TRAVAIL À RÉALISER:
1. Selon l'extrait sur l'installation agricole à plusieurs, quelle fonction Céline Riolo occupe-t-elle ?
2. Recopiez à l'identique le passage de l'extrait sur l'installation agricole à plusieurs situé entre « Et pour aider » et « suivre en amont de toute installation collective. », ces deux bornes comprises.
3. Reprenez le texte sur l'installation agricole à plusieurs à la suite de sa dernière phrase.

EXTRAIT DE RÉFÉRENCE:
Préparer son installation à plusieurs
25 porteurs de projet se sont rencontrés pour parler des éléments à régler en amont de toute installation collective.

Mutualisation des équipements et des locaux, répartition du travail, complémentarité ou encore partage de la charge mentale et des prises de décision… L’installation à plusieurs représente divers avantages et, même si elle a toujours existé, elle a été accélérée par la crise sanitaire. Elle concerne « des associés, au-delà d’un lien familial, qui cherchent à faire une production agricole et qui sont dans une préoccupation environnementale dans le mode de production mis en œuvre », explique Céline Riolo, coordinatrice du réseau Fermes partagées.
Et pour aider les porteurs de projet à s’installer collectivement, la Chambre d’agriculture de l’Isère ainsi que le réseau Fermes partagées ont organisé une rencontre pour les conseiller sur les démarches à suivre en amont de toute installation collective.

LISTE DES DONNÉES:
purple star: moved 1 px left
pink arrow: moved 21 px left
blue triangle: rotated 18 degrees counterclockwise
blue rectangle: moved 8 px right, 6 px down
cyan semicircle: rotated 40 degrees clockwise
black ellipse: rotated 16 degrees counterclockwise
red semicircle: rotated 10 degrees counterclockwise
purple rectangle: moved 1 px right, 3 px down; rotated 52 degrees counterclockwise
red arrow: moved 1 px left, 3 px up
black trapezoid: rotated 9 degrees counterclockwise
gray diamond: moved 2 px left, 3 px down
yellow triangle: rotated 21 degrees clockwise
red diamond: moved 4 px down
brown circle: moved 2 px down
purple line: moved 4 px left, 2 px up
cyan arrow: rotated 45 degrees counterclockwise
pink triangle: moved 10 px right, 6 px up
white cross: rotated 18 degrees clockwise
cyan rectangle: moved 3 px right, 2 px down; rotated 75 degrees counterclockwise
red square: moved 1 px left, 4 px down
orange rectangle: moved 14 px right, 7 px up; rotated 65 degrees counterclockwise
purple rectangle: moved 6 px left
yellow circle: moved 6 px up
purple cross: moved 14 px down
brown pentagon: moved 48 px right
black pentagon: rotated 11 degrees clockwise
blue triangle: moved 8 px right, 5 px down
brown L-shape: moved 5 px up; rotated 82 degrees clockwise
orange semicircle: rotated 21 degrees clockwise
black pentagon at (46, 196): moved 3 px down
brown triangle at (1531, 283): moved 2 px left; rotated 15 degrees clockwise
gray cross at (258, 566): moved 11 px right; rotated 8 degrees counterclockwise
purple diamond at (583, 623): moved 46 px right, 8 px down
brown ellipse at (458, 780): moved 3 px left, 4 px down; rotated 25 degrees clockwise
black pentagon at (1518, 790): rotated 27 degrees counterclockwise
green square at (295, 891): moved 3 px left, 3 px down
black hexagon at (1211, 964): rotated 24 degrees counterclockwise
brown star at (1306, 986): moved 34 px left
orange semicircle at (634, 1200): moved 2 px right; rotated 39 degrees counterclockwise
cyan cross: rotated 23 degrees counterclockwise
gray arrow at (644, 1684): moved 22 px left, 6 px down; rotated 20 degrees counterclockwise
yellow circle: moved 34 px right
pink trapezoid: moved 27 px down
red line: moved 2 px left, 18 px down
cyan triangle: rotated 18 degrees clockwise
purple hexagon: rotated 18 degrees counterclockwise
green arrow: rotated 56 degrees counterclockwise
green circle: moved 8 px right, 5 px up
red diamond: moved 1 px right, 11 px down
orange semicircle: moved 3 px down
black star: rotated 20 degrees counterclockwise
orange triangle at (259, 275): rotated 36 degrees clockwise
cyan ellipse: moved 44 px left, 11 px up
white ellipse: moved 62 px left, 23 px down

RÉPONSES FINALES:
1. Elle est coordinatrice du réseau Fermes partagées.

2.
Et pour aider les porteurs de projet à s’installer collectivement, la Chambre d’agriculture de l’Isère ainsi que le réseau Fermes partagées ont organisé une rencontre pour les conseiller sur les démarches à suivre en amont de toute installation collective.

3.
Mutualisation
 
Les conseillers de la Chambre d’agriculture de l’Isère recommandent avant tout de définir le niveau de mutualisation souhaité dans l’exploitation collective. « Il faut voir ce que l’on veut avoir en commun ou pas, car il y a différents champs de mutualisation possibles », explique Céline Riolo.
Quatre aspects sont ainsi primordiaux à régler en amont pour qui souhaite s’installer à plusieurs. Il est important de définir comment le temps peut et doit être mutualisé, donc comment sont affectées les ressources humaines à telle ou telle activité. D’autant plus que le temps constitue une des principales sources de tension dans un collectif agricole.
« Il est extrêmement important de se rendre compte de la façon par laquelle chaque membre du collectif envisage son rapport à l’argent et à quel point il souhaite mettre en commun », constate Céline Riolo. Jusqu’à quel point chacun est-il prêt à mettre la même somme ou à investir différemment ? Est-ce que chacun souhaite porter son propre risque d’investissement ? Autant de questions sur lesquelles les futurs associés doivent se pencher avant de se lancer.
Le foncier est également une question à discuter. Il faut savoir sur quels critères son choix repose, se décider quant à l’argent investi par chacun, mais il faut aussi se mettre d’accord sur d’éventuels logements.
Enfin, la gestion et la gouvernance doivent être analysées au regard du niveau d’autonomie souhaité pour chaque atelier, si autonomie il y a. L’idée est avant tout de construire le projet avec les personnes qui composent le collectif.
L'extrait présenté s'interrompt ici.